(INSTRUCTIONS TO FOLLOW) Reproduce every line of text in the data below verbatim, leaving out the pictures.

(ENTRIES SUPPLIED)
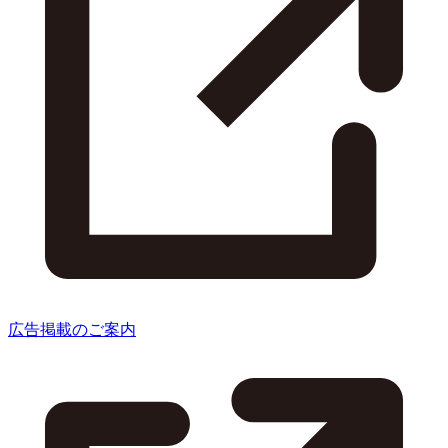
広告掲載のご案内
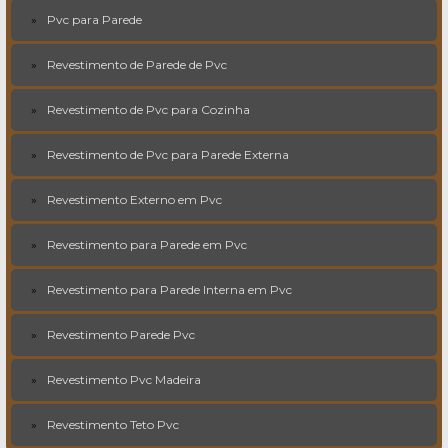
Pvc para Parede
Revestimento de Parede de Pvc
Revestimento de Pvc para Cozinha
Revestimento de Pvc para Parede Externa
Revestimento Externo em Pvc
Revestimento para Parede em Pvc
Revestimento para Parede Interna em Pvc
Revestimento Parede Pvc
Revestimento Pvc Madeira
Revestimento Teto Pvc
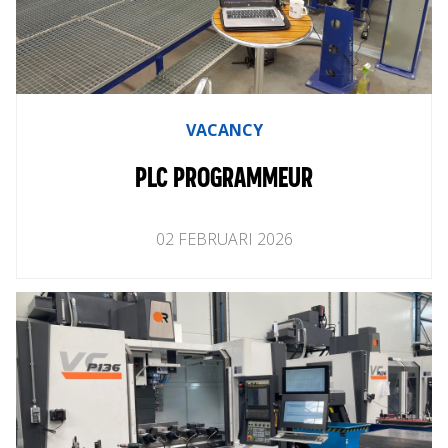
VACANCY
PLC PROGRAMMEUR
02
FEBRUARI
2026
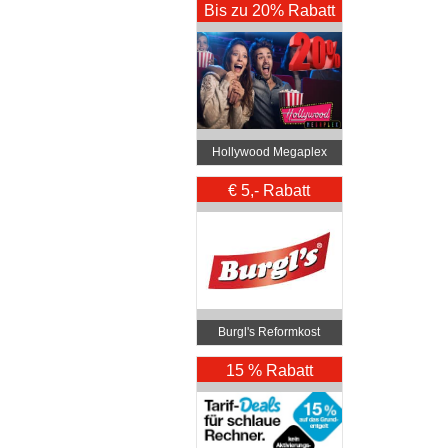
Bis zu 20% Rabatt
Hollywood Megaplex
Kinos – Alle Standorte
€ 5,- Rabatt
Burgl's Reformkost
15 % Rabatt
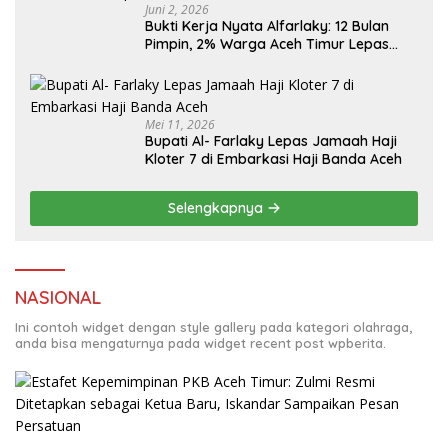
Juni 2, 2026
Bukti Kerja Nyata Alfarlaky: 12 Bulan
Pimpin, 2% Warga Aceh Timur Lepas
Mei 11, 2026
Bupati Al- Farlaky Lepas Jamaah Haji
Kloter 7 di Embarkasi Haji Banda Aceh
Selengkapnya
NASIONAL
Ini contoh widget dengan style gallery pada kategori olahraga,
anda bisa mengaturnya pada widget recent post wpberita.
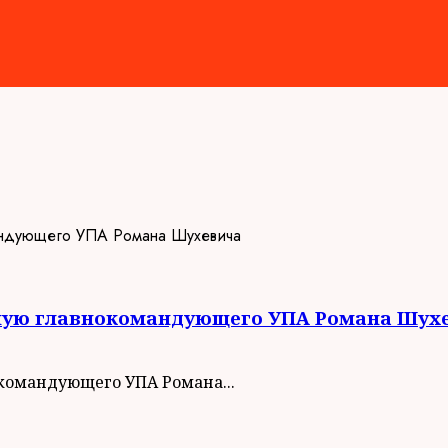
язную главнокомандующего УПА Романа Шух
окомандующего УПА Романа...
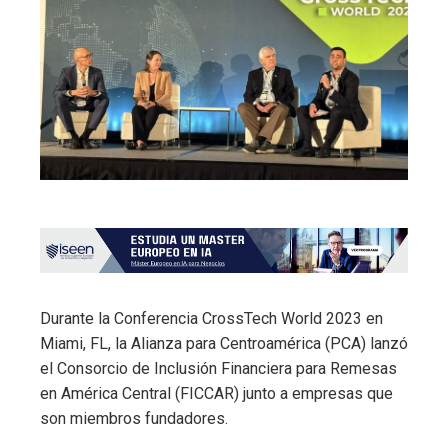
Durante la Conferencia CrossTech World 2023 en
Miami, FL, la Alianza para Centroamérica (PCA) lanzó
el Consorcio de Inclusión Financiera para Remesas
en América Central (FICCAR) junto a empresas que
son miembros fundadores.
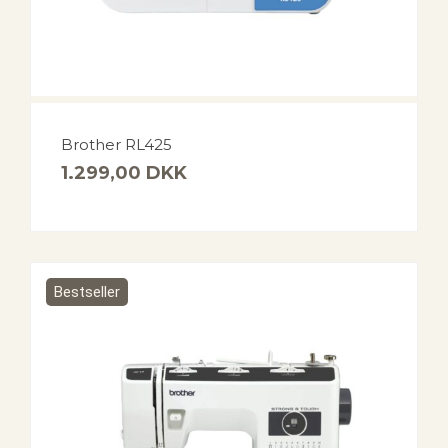
Brother RL425
1.299,00
DKK
Bestseller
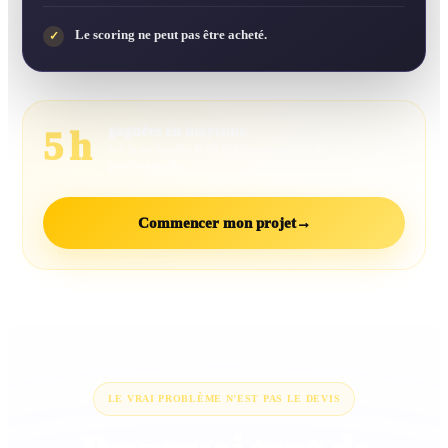
Le scoring ne peut pas être acheté.
✓
gagnées en moyenne
5 h
sur la recherche, le tri et la comparaison des
professionnels.
Commencer mon projet
→
LE VRAI PROBLÈME N’EST PAS LE DEVIS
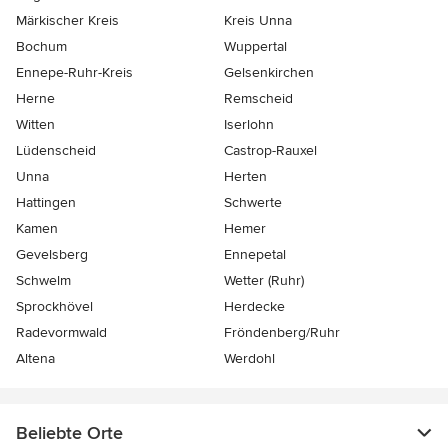
Märkischer Kreis
Kreis Unna
Bochum
Wuppertal
Ennepe-Ruhr-Kreis
Gelsenkirchen
Herne
Remscheid
Witten
Iserlohn
Lüdenscheid
Castrop-Rauxel
Unna
Herten
Hattingen
Schwerte
Kamen
Hemer
Gevelsberg
Ennepetal
Schwelm
Wetter (Ruhr)
Sprockhövel
Herdecke
Radevormwald
Fröndenberg/Ruhr
Altena
Werdohl
Beliebte Orte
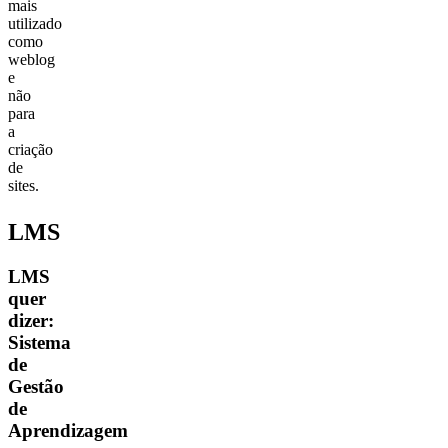
mais
utilizado
como
weblog
e
não
para
a
criação
de
sites.
LMS
LMS
quer
dizer:
Sistema
de
Gestão
de
Aprendizagem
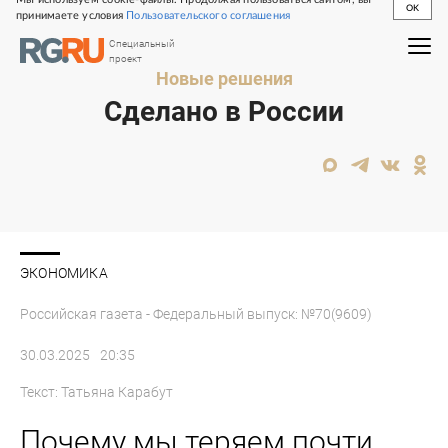
OK
принимаете условия
Пользовательского соглашения
Специальный
проект
Новые решения
Сделано в России
ЭКОНОМИКА
Российская газета - Федеральный выпуск: №70(9609)
30.03.2025
20:35
Текст:
Татьяна Карабут
Почему мы теряем почти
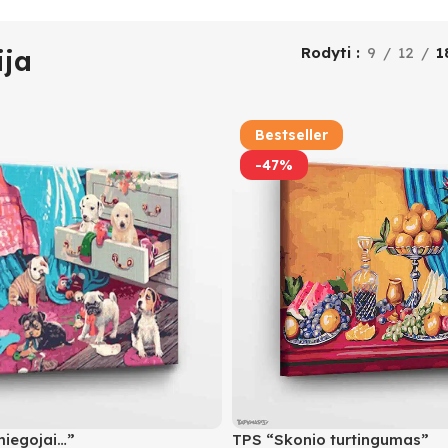
ija
Rodyti
9
12
1
Bestseller
-47%
miegojai…”
TPS “Skonio turtingumas”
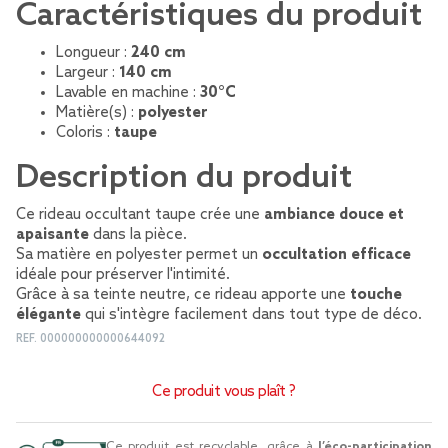
Caractéristiques du produit
Longueur :
240 cm
Largeur :
140 cm
Lavable en machine :
30°C
Matière(s) :
polyester
Coloris :
taupe
Description du produit
Ce rideau occultant taupe crée une
ambiance douce et
apaisante
dans la pièce.
Sa matière en polyester permet un
occultation efficace
idéale pour préserver l'intimité.
Grâce à sa teinte neutre, ce rideau apporte une
touche
élégante
qui s'intègre facilement dans tout type de déco.
REF.
000000000000644092
Ce produit vous plaît ?
Ce produit est recyclable, grâce à
l’éco-participation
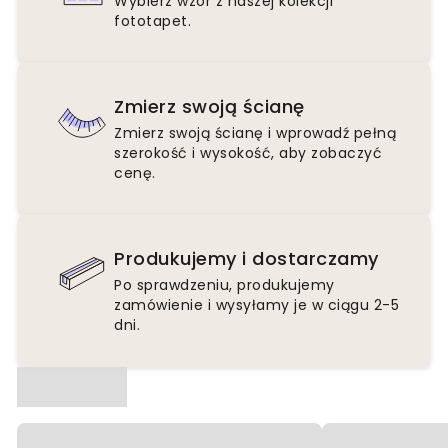
Wybierz wzór z naszej kolekcji
fototapet.
Zmierz swoją ścianę
Zmierz swoją ścianę i wprowadź pełną
szerokość i wysokość, aby zobaczyć
cenę.
Produkujemy i dostarczamy
Po sprawdzeniu, produkujemy
zamówienie i wysyłamy je w ciągu 2-5
dni.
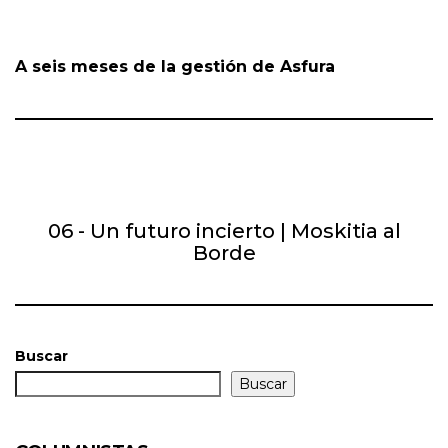
A seis meses de la gestión de Asfura
06 - Un futuro incierto | Moskitia al
Borde
Buscar
Buscar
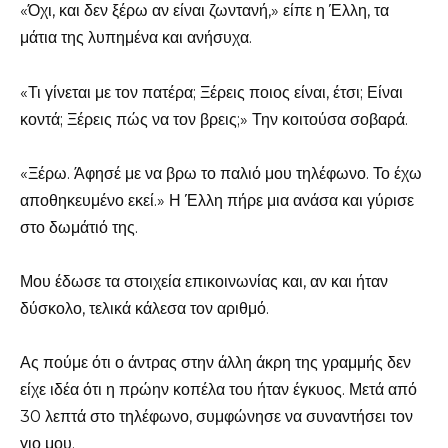
«Όχι, και δεν ξέρω αν είναι ζωντανή,» είπε η Έλλη, τα
μάτια της λυπημένα και ανήσυχα.
«Τι γίνεται με τον πατέρα; Ξέρεις ποιος είναι, έτσι; Είναι
κοντά; Ξέρεις πώς να τον βρεις;» Την κοιτούσα σοβαρά.
«Ξέρω. Άφησέ με να βρω το παλιό μου τηλέφωνο. Το έχω
αποθηκευμένο εκεί.» Η Έλλη πήρε μια ανάσα και γύρισε
στο δωμάτιό της.
Μου έδωσε τα στοιχεία επικοινωνίας και, αν και ήταν
δύσκολο, τελικά κάλεσα τον αριθμό.
Ας πούμε ότι ο άντρας στην άλλη άκρη της γραμμής δεν
είχε ιδέα ότι η πρώην κοπέλα του ήταν έγκυος. Μετά από
30 λεπτά στο τηλέφωνο, συμφώνησε να συναντήσει τον
γιο μου.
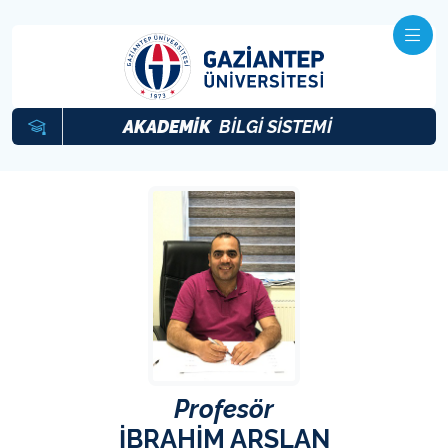
AKADEMİK
BİLGİ SİSTEMİ
Profesör
İBRAHİM ARSLAN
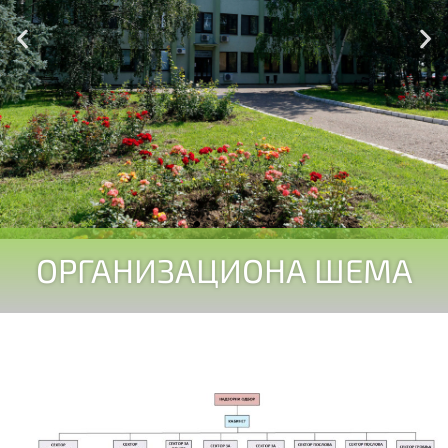
ОРГАНИЗАЦИОНА ШЕМА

(ANSWER SPACE)
広告掲載のご案内
Pvc para Parede
Revestimento de Parede de Pvc
Revestimento de Pvc para Cozinha
Revestimento de Pvc para Parede Externa
Revestimento Externo em Pvc
Revestimento para Parede em Pvc
Revestimento para Parede Interna em Pvc
Revestimento Parede Pvc
Revestimento Pvc Madeira
Revestimento Teto Pvc
VACANCY
PLC PROGRAMMEUR
02
FEBRUARI
2026
Bis zu 20% Rabatt
Hollywood Megaplex
Kinos – Alle Standorte
€ 5,- Rabatt
Burgl's Reformkost
15 % Rabatt
Juni 2, 2026
Bukti Kerja Nyata Alfarlaky: 12 Bulan
Pimpin, 2% Warga Aceh Timur Lepas
Mei 11, 2026
Bupati Al- Farlaky Lepas Jamaah Haji
Kloter 7 di Embarkasi Haji Banda Aceh
Selengkapnya
NASIONAL
Ini contoh widget dengan style gallery pada kategori olahraga,
anda bisa mengaturnya pada widget recent post wpberita.
язную главнокомандующего УПА Романа Шух
окомандующего УПА Романа...
Durante la Conferencia CrossTech World 2023 en
Miami, FL, la Alianza para Centroamérica (PCA) lanzó
el Consorcio de Inclusión Financiera para Remesas
en América Central (FICCAR) junto a empresas que
son miembros fundadores.
Brother RL425
1.299,00
DKK
Bestseller
Le scoring ne peut pas être acheté.
✓
gagnées en moyenne
5 h
sur la recherche, le tri et la comparaison des
professionnels.
Commencer mon projet
→
LE VRAI PROBLÈME N’EST PAS LE DEVIS
Märkischer Kreis
Kreis Unna
Bochum
Wuppertal
Ennepe-Ruhr-Kreis
Gelsenkirchen
Herne
Remscheid
Witten
Iserlohn
Lüdenscheid
Castrop-Rauxel
Unna
Herten
Hattingen
Schwerte
Kamen
Hemer
Gevelsberg
Ennepetal
Schwelm
Wetter (Ruhr)
Sprockhövel
Herdecke
Radevormwald
Fröndenberg/Ruhr
Altena
Werdohl
Beliebte Orte
mais
utilizado
como
weblog
e
não
para
a
criação
de
sites.
LMS
LMS
quer
dizer:
Sistema
de
Gestão
de
Aprendizagem
OK
принимаете условия
Пользовательского соглашения
Специальный
проект
Новые решения
Сделано в России
ЭКОНОМИКА
Российская газета - Федеральный выпуск: №70(9609)
30.03.2025
20:35
Текст:
Татьяна Карабут
Почему мы теряем почти
ija
Rodyti
9
12
1
Bestseller
-47%
miegojai…”
TPS “Skonio turtingumas”
Caractéristiques du produit
Longueur :
240 cm
Largeur :
140 cm
Lavable en machine :
30°C
Matière(s) :
polyester
Coloris :
taupe
Description du produit
Ce rideau occultant taupe crée une
ambiance douce et
apaisante
dans la pièce.
Sa matière en polyester permet un
occultation efficace
idéale pour préserver l'intimité.
Grâce à sa teinte neutre, ce rideau apporte une
touche
élégante
qui s'intègre facilement dans tout type de déco.
REF.
000000000000644092
Ce produit vous plaît ?
Ce produit est recyclable, grâce à
l’éco-participation
Wybierz wzór z naszej kolekcji
fototapet.
Zmierz swoją ścianę
Zmierz swoją ścianę i wprowadź pełną
szerokość i wysokość, aby zobaczyć
cenę.
Produkujemy i dostarczamy
Po sprawdzeniu, produkujemy
zamówienie i wysyłamy je w ciągu 2-5
dni.
A seis meses de la gestión de Asfura
06 - Un futuro incierto | Moskitia al
Borde
Buscar
Buscar
«Όχι, και δεν ξέρω αν είναι ζωντανή,» είπε η Έλλη, τα
μάτια της λυπημένα και ανήσυχα.
«Τι γίνεται με τον πατέρα; Ξέρεις ποιος είναι, έτσι; Είναι
κοντά; Ξέρεις πώς να τον βρεις;» Την κοιτούσα σοβαρά.
«Ξέρω. Άφησέ με να βρω το παλιό μου τηλέφωνο. Το έχω
αποθηκευμένο εκεί.» Η Έλλη πήρε μια ανάσα και γύρισε
στο δωμάτιό της.
Μου έδωσε τα στοιχεία επικοινωνίας και, αν και ήταν
δύσκολο, τελικά κάλεσα τον αριθμό.
Ας πούμε ότι ο άντρας στην άλλη άκρη της γραμμής δεν
είχε ιδέα ότι η πρώην κοπέλα του ήταν έγκυος. Μετά από
30 λεπτά στο τηλέφωνο, συμφώνησε να συναντήσει τον
γιο μου.
AKADEMİK
BİLGİ SİSTEMİ
Profesör
İBRAHİM ARSLAN
ОРГАНИЗАЦИОНА ШЕМА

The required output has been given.